# Prompt
Extract every line of text from the material below, copying each one word for word, and leave the pictures out of your answer.
-- Opening Marker --
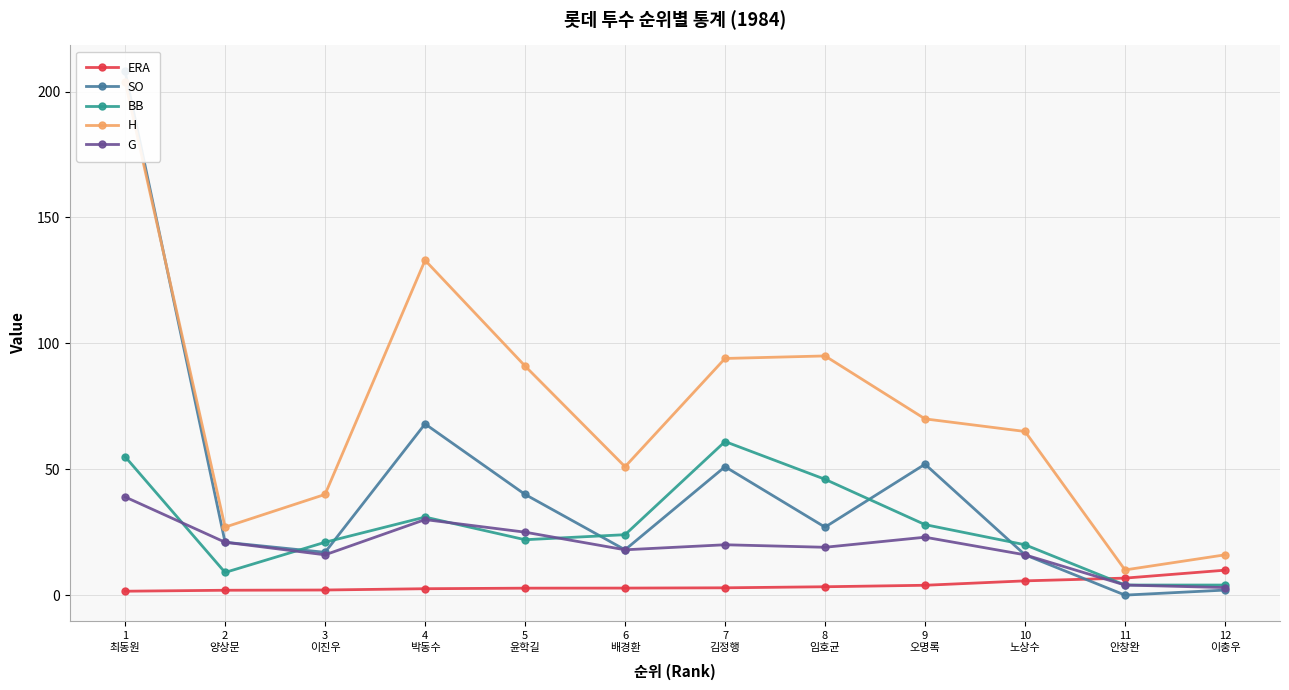

Which series has the largest range (max minus min)?

SO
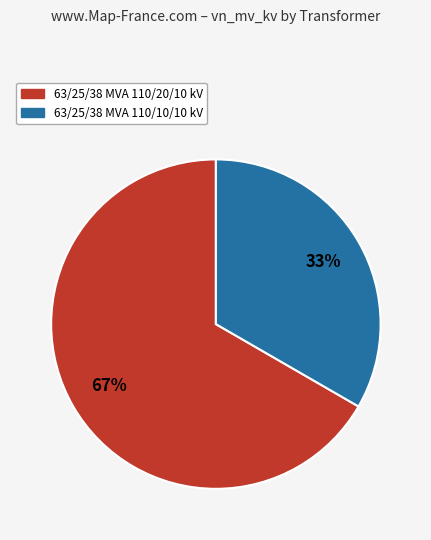

To the nearest percent, what is the average slice percentage?

50%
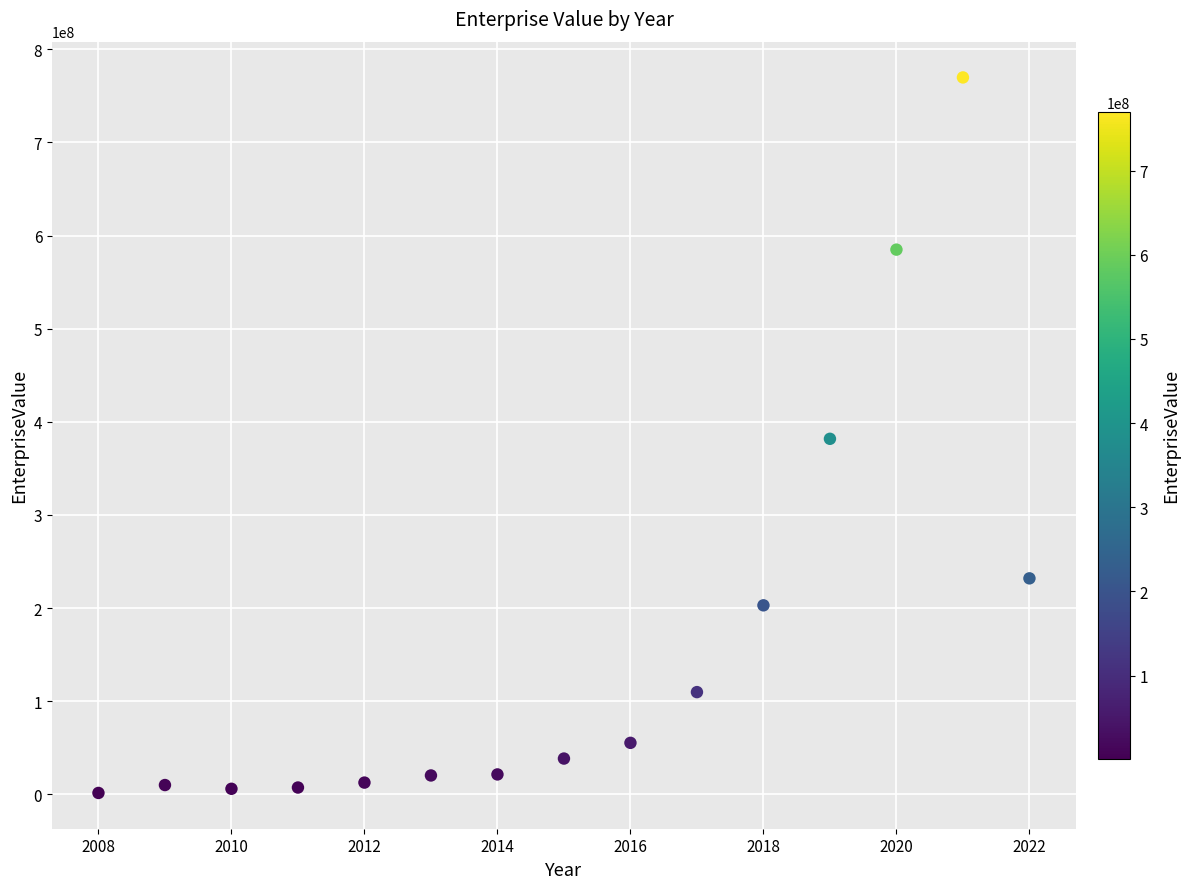

What is the range of Y values (max minus min)?

768171413.1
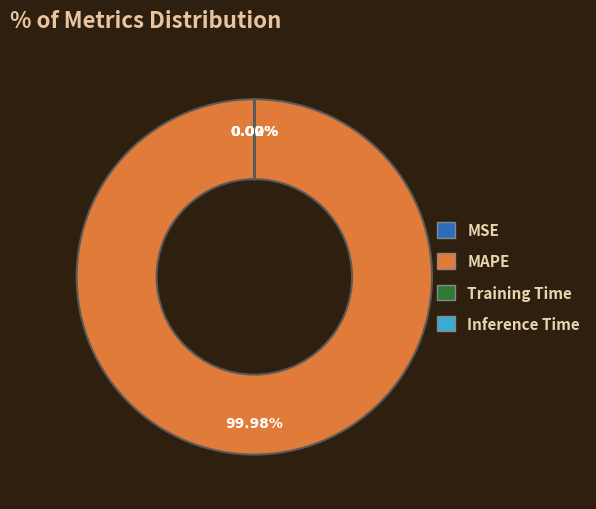

Which category has the biggest portion of the pie?

MAPE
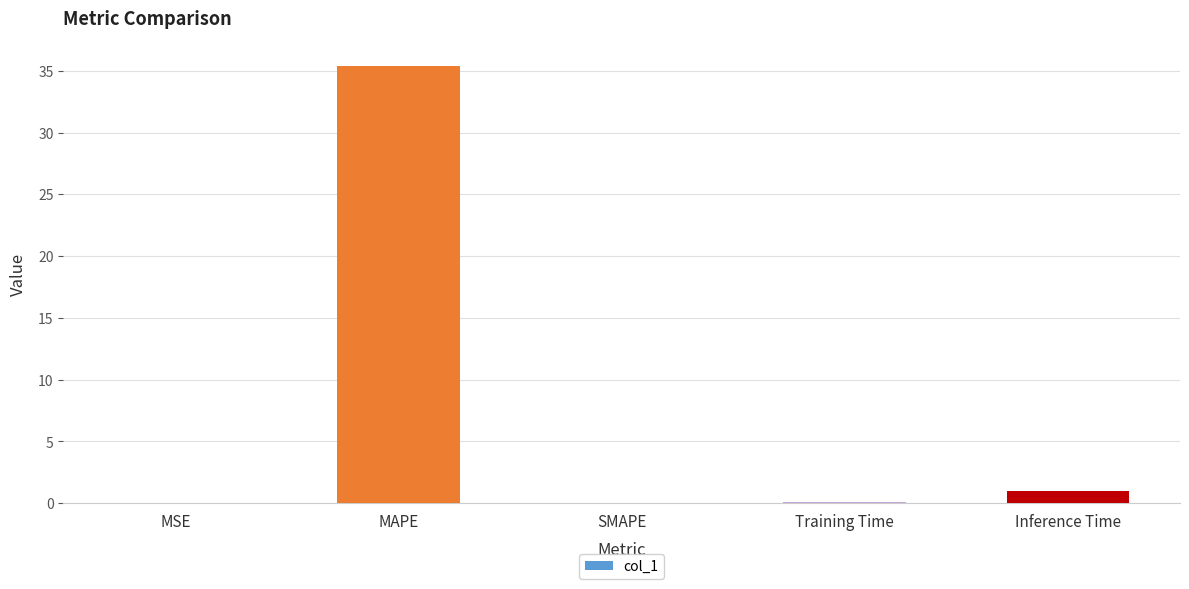

At which category does the chart reach its peak across all series?

MAPE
-- Closing Marker --
# Response to the exercise
Which series has the largest range (max minus min)?

SO

To the nearest percent, what is the average slice percentage?

50%

What is the range of Y values (max minus min)?

768171413.1

Which category has the biggest portion of the pie?

MAPE

At which category does the chart reach its peak across all series?

MAPE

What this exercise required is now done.